De là, je crois vraiment que l’événementiel digital perdurera. Y compris post-covid. En 2019, on se serait sans doute rencontrés pour cette interview. Aujourd’hui et même demain, on la mène – et on la fera à distance – et c’est pareil pour l’événementiel. Avant, il fallait justifier la raison pour laquelle on ne voulait pas se déplacer, c’est désormais l’inverse. Qu’est-ce qui justifie une présence physique ? Que m’apportera en plus cette présence par rapport à une participation à distance ? On attend une raison – particulière – à un déplacement. C’est un gain de temps incroyable. À l’avenir, je pense qu’un événement sur deux se déroulera 100 % à distance. Le reste ? Sans doute sous le mode de l’hybridation (mi-physique et mi-distanciel).
Quels intérêts à opter pour un événement non plus physique mais numérique ?
Un événement physique, à la minute où il s’achève… eh bien c’est terminé ! Le numérique, tout reste. Vous pouvez revoir un événement grâce aux replays… Les contenus continuent de vivre. Ce qui a une influence aussi sur la qualité du message transmis. Quand on sait que quelque chose va durer, vous vous adaptez et vous faites en sorte de rendre ce message digne d’intérêt, utile. En outre, l’audience se révèle bien plus large. D’abord parce que plus de personnes peuvent accéder à un événement. Et surtout, les contenus seront ensuite partagés sans compter et réutilisés.

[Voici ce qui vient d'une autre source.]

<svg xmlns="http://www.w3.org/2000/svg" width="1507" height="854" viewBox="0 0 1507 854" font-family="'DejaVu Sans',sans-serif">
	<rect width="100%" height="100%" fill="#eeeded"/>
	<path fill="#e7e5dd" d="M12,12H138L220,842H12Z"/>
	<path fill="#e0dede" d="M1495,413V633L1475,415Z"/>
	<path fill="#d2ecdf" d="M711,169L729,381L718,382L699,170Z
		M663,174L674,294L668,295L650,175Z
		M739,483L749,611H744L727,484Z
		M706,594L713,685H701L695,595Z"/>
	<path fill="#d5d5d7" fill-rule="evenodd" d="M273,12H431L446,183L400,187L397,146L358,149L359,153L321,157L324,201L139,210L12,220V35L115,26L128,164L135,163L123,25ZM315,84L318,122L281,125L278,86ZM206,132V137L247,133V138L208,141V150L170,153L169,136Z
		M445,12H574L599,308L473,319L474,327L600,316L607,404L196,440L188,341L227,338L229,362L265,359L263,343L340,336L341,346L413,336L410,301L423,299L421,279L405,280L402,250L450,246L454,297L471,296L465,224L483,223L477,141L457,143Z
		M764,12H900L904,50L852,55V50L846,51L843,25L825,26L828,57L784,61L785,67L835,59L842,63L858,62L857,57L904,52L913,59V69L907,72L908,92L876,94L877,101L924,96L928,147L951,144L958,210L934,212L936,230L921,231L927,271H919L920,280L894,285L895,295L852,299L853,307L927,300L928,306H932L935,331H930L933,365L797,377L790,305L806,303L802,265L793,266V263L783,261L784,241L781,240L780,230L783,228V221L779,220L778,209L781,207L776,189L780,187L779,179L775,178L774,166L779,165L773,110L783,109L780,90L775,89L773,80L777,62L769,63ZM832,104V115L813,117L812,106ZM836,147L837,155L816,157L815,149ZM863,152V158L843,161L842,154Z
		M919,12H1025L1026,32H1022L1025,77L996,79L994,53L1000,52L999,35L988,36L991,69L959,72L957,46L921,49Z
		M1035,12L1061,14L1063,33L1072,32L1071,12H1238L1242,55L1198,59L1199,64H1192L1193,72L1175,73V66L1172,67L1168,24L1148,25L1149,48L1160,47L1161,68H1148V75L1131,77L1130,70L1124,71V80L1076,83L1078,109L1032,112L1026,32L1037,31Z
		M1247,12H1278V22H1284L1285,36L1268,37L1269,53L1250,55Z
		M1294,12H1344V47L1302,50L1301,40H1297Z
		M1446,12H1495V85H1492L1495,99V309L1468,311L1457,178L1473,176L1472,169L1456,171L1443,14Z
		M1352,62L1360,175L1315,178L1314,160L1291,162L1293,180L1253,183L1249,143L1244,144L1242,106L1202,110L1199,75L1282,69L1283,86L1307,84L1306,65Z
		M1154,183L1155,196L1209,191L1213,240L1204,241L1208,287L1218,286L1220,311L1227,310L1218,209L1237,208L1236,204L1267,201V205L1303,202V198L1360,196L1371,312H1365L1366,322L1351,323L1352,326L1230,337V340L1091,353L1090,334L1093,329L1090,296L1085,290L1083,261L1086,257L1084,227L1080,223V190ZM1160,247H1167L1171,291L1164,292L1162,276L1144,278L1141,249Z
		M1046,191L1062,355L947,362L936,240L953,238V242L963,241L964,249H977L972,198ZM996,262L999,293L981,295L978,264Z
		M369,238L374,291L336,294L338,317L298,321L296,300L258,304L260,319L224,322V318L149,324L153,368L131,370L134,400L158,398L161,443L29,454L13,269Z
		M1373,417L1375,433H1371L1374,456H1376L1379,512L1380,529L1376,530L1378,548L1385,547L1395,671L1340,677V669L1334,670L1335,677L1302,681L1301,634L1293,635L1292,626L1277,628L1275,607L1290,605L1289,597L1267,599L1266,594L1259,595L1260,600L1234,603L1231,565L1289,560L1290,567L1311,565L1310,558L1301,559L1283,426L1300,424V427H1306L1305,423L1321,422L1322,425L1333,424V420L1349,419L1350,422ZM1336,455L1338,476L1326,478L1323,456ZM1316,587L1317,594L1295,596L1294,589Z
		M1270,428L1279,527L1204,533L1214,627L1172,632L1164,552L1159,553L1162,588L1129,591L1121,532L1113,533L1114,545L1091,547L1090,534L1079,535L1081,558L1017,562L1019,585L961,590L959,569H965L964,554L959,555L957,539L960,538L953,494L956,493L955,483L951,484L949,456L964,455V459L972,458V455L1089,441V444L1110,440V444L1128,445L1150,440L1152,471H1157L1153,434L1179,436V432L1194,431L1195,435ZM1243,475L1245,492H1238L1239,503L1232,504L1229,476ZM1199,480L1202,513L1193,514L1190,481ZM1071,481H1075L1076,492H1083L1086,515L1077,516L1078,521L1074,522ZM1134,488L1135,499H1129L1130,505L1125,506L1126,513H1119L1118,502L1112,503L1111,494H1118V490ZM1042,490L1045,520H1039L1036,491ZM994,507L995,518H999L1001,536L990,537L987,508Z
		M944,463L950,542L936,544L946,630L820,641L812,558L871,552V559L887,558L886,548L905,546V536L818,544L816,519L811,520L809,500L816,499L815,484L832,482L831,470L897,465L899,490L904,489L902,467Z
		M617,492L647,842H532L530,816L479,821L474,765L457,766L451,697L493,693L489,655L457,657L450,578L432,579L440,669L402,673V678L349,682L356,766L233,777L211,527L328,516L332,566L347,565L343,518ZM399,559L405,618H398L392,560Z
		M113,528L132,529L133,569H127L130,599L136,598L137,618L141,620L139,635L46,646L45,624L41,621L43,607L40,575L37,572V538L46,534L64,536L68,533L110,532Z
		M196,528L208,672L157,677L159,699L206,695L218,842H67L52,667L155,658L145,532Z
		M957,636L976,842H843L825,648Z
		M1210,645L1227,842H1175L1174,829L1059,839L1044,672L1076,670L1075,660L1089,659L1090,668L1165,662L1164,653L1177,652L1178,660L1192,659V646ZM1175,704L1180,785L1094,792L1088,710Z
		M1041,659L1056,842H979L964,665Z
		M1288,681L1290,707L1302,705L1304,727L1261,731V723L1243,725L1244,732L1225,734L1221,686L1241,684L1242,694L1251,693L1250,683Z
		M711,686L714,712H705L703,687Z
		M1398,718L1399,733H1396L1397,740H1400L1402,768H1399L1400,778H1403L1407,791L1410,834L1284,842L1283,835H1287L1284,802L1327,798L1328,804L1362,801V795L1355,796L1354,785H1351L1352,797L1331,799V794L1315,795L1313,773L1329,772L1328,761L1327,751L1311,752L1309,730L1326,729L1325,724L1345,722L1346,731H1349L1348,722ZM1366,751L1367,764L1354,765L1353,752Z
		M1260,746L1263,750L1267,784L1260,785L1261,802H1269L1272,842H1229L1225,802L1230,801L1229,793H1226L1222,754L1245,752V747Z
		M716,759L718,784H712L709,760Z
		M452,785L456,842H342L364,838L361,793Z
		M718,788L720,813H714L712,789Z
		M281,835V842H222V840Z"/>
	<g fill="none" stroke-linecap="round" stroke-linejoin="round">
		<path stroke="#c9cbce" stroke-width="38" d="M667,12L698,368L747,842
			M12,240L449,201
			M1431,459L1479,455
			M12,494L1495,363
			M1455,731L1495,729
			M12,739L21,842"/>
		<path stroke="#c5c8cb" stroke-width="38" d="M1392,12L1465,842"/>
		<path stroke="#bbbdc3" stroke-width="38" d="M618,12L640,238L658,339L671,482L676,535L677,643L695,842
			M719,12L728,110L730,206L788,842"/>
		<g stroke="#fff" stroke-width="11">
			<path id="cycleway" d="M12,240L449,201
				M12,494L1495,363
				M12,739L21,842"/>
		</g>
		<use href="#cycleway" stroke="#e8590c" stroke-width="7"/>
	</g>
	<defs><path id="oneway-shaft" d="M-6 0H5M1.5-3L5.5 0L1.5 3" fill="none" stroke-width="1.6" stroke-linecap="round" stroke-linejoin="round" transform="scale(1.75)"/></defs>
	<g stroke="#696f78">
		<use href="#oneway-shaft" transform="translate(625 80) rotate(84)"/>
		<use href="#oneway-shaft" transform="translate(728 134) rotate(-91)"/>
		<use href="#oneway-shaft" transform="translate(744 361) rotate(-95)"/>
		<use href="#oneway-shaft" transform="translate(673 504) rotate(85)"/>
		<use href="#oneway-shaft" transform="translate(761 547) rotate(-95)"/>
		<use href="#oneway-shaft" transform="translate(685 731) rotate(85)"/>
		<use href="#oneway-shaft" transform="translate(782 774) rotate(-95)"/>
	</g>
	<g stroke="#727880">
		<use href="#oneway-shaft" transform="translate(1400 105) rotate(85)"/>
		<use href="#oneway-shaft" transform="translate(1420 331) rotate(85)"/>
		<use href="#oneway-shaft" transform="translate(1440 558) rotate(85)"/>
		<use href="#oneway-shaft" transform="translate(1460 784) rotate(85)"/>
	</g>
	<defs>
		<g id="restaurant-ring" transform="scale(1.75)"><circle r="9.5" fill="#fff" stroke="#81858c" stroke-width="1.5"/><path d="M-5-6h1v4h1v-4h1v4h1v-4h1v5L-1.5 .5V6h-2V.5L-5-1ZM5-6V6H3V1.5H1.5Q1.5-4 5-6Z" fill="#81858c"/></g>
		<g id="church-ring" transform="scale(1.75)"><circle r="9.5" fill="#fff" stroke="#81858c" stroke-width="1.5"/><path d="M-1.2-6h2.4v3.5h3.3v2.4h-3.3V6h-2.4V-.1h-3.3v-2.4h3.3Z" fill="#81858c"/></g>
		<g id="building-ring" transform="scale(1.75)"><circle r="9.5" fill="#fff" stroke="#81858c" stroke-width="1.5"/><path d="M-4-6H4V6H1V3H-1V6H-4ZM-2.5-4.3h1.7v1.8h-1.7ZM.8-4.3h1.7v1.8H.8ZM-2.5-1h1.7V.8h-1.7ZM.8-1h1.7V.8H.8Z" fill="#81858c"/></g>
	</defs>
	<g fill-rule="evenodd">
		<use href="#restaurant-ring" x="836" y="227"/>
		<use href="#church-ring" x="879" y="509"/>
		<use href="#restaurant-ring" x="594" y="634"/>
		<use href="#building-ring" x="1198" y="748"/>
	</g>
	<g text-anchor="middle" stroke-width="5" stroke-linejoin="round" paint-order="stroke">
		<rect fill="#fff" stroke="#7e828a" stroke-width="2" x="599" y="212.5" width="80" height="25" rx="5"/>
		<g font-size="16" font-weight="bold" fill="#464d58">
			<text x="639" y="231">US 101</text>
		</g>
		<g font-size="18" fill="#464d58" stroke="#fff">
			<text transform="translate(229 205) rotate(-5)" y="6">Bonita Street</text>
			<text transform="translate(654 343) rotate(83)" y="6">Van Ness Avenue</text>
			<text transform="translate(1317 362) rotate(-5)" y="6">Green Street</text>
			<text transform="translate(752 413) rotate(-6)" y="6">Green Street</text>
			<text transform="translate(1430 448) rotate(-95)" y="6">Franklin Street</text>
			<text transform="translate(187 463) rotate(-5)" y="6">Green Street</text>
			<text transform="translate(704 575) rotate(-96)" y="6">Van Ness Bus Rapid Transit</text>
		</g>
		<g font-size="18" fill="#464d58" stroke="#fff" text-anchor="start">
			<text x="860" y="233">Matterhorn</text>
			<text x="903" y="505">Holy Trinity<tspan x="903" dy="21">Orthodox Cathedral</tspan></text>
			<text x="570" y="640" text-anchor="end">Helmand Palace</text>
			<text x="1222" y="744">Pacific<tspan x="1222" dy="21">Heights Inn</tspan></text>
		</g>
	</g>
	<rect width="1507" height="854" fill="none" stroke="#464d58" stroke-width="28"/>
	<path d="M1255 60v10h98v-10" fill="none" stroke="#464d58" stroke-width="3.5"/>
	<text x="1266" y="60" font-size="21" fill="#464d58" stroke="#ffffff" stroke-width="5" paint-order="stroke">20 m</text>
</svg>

Mais globalement, le grand public et les collaborateur·rices sont sujet·tes à une prise de conscience – et notamment – environnementale. Il faut en finir avec tout ce gâchis, très présent lors des événements physiques. Faire venir des gens de loin pour un contenu parfois très discutable, c’est dommage. Bien sûr, puisque l’événementiel numérique prendra une place croissante, il faudra s’attaquer aux brèches liées à la fracture numérique. Pour que toutes et tous puissions avoir un accès de qualité. Les événements numériques devront adopter des principes de vélotypie, des sous-titres en live pour les personnes malentendantes par exemple.
Malgré tout, n’y a-t-il pas un risque de rompre le lien social, très cher aux événements physiques ?
Sans doute, mais on l’aura choisi. L’événement numérique n’aura plus la même fonction que l’événement physique. Chez Win-Win, nous avons eu des retours, les client·es témoignent d’une meilleure compréhension des informations transmises, « on a tout compris ! », ai-je entendu. Mais évidemment, on perd le plaisir. Ce n’est plus le même but. Je pense que dans le futur, nous nous appuierons sur les événements digitaux pour transmettre un contenu, communiquer et – plus globalement – travailler. L’enjeu sera donc de proposer des contenus pertinents et user de l’interaction – même à distance – pour garder l’attention de son public. Les événements physiques ne serviront qu’à renforcer la cohésion, prendre du plaisir et s’amuser. En clair, ils devraient contribuer à se rassembler en vue de tout faire sauf… bosser ! Dans les entreprises, le changement semble acté, on l’a vu avec le fort développement du télétravail. On imagine un nouveau monde.